Para SES, indenização bilionária de migração da banda C nos EUA é bem-vinda

Foto: Pixabay

Para o CEO da SES, Steve Collar, a decisão da agência reguladora norte-americana, a Federal Communications Commission (FCC), de manter o valor de US$ 9,7 bilhões para a migração acelerada para a limpeza da banda C nos Estados Unidos foi positiva. Ao comentar o resultado financeiro do ano passado para a operadora satelital, o executivo diz que "tem prazer em expressar o apoio" à proposta do presidente do conselho da FCC, Ajit Pai, para agilizar a liberação de espectro na faixa de 3,5 GHz para o 5G. 

"Este é um resultado ganha-ganha-ganha na qual trabalhamos incansavelmente por quase três anos", declarou Collar em comunicado. "O resultado dos pagamentos da migração acelerada vai ser usado para melhorar o valor por meio de entrega pragmática de investimentos direcionados com foco no nosso negócio de redes, de rápido crescimento, e no retorno para nossos acionistas", declarou.

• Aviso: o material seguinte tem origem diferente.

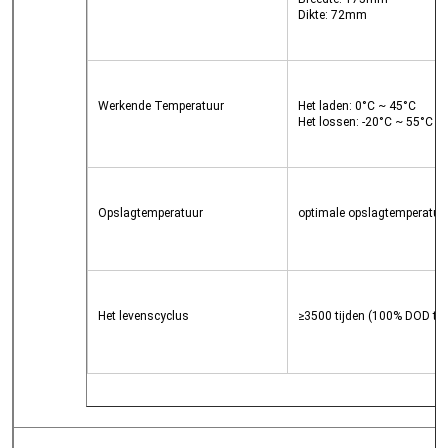
Dikte: 72mm
Werkende Temperatuur
Het laden: 0°C ~ 45°C
Het lossen: -20°C ~ 55°C
Opslagtemperatuur
optimale opslagtemperatuur
Het levenscyclus
≥3500 tijden (100% DOD tot 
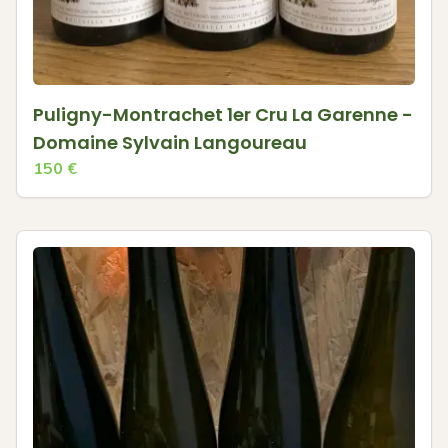
Puligny-Montrachet 1er Cru La Garenne -
Domaine Sylvain Langoureau
150
€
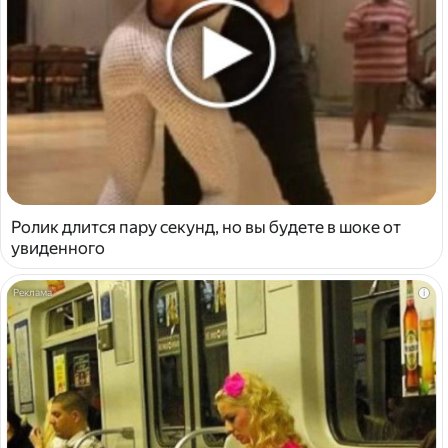
Ролик длится пару секунд, но вы будете в шоке от
увиденного
i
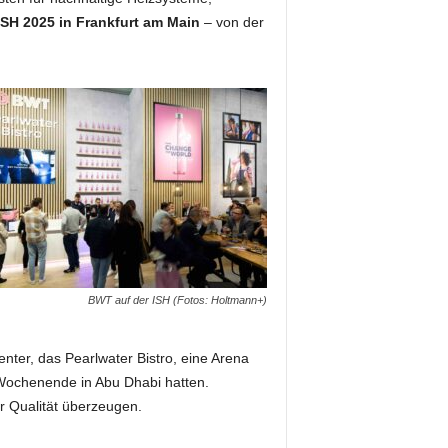
ISH 2025 in Frankfurt am Main
– von der
BWT auf der ISH (Fotos: Holtmann+)
ter, das Pearlwater Bistro, eine Arena
 Wochenende in Abu Dhabi hatten.
r Qualität überzeugen.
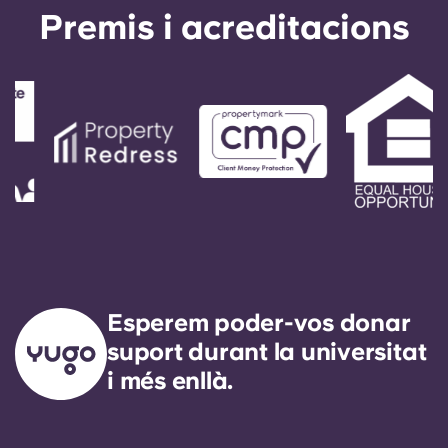
Portuguese
Premis i acreditacions
Esperem poder-vos donar
suport durant la universitat
i més enllà.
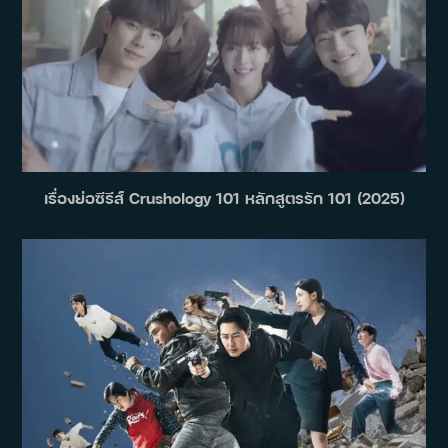
เรื่องย่อซีรีส์ Crushology 101 หลักสูตรรัก 101 (2025)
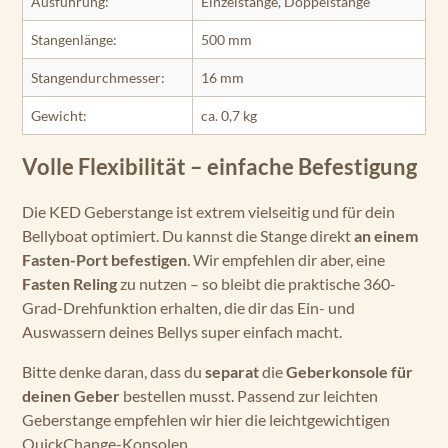
Ausführung:
Einzelstange, Doppelstange
Stangenlänge:
500 mm
Stangendurchmesser:
16 mm
Gewicht:
ca. 0,7 kg
Volle Flexibilität – einfache Befestigung
Die KED Geberstange ist extrem vielseitig und für dein
Bellyboat optimiert. Du kannst die Stange direkt
an einem
Fasten-Port befestigen
. Wir empfehlen dir aber, eine
Fasten Reling
zu nutzen – so bleibt die praktische 360-
Grad-Drehfunktion erhalten, die dir das Ein- und
Auswassern deines Bellys super einfach macht.
Bitte denke daran, dass du
separat
die
Geberkonsole für
deinen Geber
bestellen musst. Passend zur leichten
Geberstange empfehlen wir hier die leichtgewichtigen
QuickChange-Konsolen.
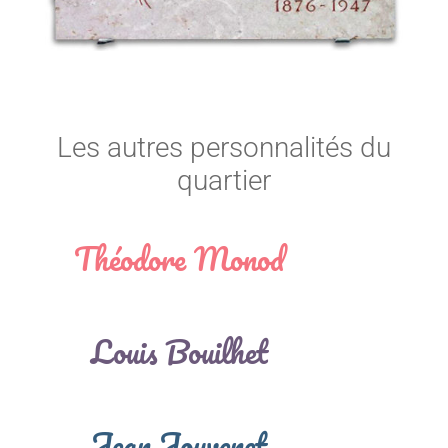
Les autres personnalités du
quartier
Théodore Monod
Louis Bouilhet
Jean Jouvenet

Conforme a decisão da reguladora norte-americana, a SES deverá receber um total de quase US$ 4 bilhões, dos quais US$ 982,7 milhões são na primeira fase, que se encerraria em 5 de dezembro de 2021. A segunda fase, com pagamento de US$ 3,009 bilhões para a empresa, seria encerrada na mesma data, mas em 2023. 

Neste contexto e dentro do plano de reestruturação organizacional também anunciado nesta segunda-feira, a SES também já está traçando a estratégia para lidar com a migração da frequência nos Estados Unidos. Isso será feito com um time dedicado para executar o que a empresa chama de "realocação de espectro mais complexa e exigente já contemplada". O grupo será composto por funcionários da própria operadora, que diz que isso será uma "oportunidade de transformação" para clientes e para a criação de valor aos acionistas.

A proposta de pagamento bilionário para que as operadoras satelitais acelerem a limpeza do espectro de 3,5 GHz foi bem recebida pela SES e pela Telesat. Mas não seria o caso com a ex-colega de C-Band Alliance, a Intelsat, que dizia que o valor não corresponderia à proporção de antenas das quais dispõe nos EUA. Além disso, acionistas da Intelsat propõem que a empresa entre em processo de solvência e judicialize a questão, alegando que o capital necessário para o processo (e para a sustentabilidade da operação) iria prejudicar a empresa. Desde a divulgação da decisão final do conselho da FCC na última sexta-feira, a operadora ainda não se pronunciou. 

Balanço financeiro

O valor da indenização proposta pela FCC para a SES acelerar a limpeza da banda C seria bem-vindo para a operadora estabilizar os resultados financeiros. A companhia encerrou 2019 com uma queda de 1,3% na receita, totalizando 1,983 bilhão de euros. O lucro antes de juros, impostos, depreciação e amortização (EBITDA) caiu 3,1%, ficando em 1,216 bilhão de euros. Por sua vez, o lucro atribuível a acionistas aumentou 1,3%, encerrando o ano passado em 296,2 milhões de euros.